In re: JOSE L. GARCIA-MORALES
- Summarized by Jonathan Batiste , Rensselaer Polytechnic Institute
- 6 months 10 hours ago
- Case Type:
- Consumer
- Case Status:
- Affirmed
- Citation:
- No. 24-1384 (10th Circuit, Aug 19,2025) Published
- Tag(s):
-
- Ruling:
- The circuit court affirmed the district court’s decision affirming the bankruptcy court’s denial of Appellant’s motion to compel turnover of Debtor’s federal income tax refund. “Attributed to” means some degree of causation under Colorado law, and the “but-for” test applies. The Colorado Legislature did not intend for a pro-rata method to be used for determining causation. Exemption statutes must be liberally construed in Colorado. Debtor’s refund, stemming from a refundable child tax credit, was wholly exempt under Colorado law. The lower courts did not err in their decisions.
- Procedural context:
- Debtor filed for chapter 7 bankruptcy. Debtor and the trustee agreed that Debtor would turn over any tax refunds to the trustee, who would then return any exempt portion to Debtor. The bankruptcy court approved the agreement. The trustee moved to compel turnover of non-exempt portions of a tax refund Debtor received post-petition; Debtor claimed that 100 percent of the refund was exempt. The bankruptcy court denied the trustee’s motion, and the trustee appealed to the district court.

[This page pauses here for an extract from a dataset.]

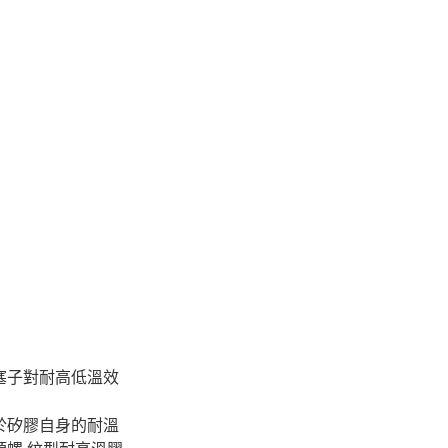
塞子對耐高低溫效
於矽膠自身的耐溫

The district court affirmed the bankruptcy court’s decision, and the trustee appealed to the circuit court.
- Facts:
- Jose L. Garcia Morales (“Debtor”) petitioned for chapter 7 bankruptcy in 2021. Debtor listed his 2021 tax returns payable in 2022 in his schedule of assets; however, he maintained that such refunds would be exempt and valueless to creditors. Debtor filed joint tax returns with his spouse, but his spouse did not join the petition for bankruptcy. Debtor was entitled to a $1,455 federal income tax refund. Debtor and trustee agreed that Debtor would turn over any tax refunds to the trustee and keep the non-exempt portion of the refunds. The trustee moved to compel turnover of the non-exempt portion of the tax refunds when they were received. However, the bankruptcy court denied the motion after concluding that the refund was 100 percent exempt under Colorado law. The court found the refund to be exempt because it was caused by a refundable child tax credit. The trustee appealed, and the district court affirmed the bankruptcy court’s decision. The trustee then appealed again to the circuit court. When applying Colorado law, the circuit court recognized that the Colorado Supreme Court had not interpreted the meaning of “attributed to” in the context of the tax exemption statute. The court looked at the statute’s plain meaning and determined that “but-for” causation was applicable. The Colorado Legislature could have specified the use of a pro-rata method in the statute, but it did not do so. The court found that exemption statutes must be liberally construed in Colorado.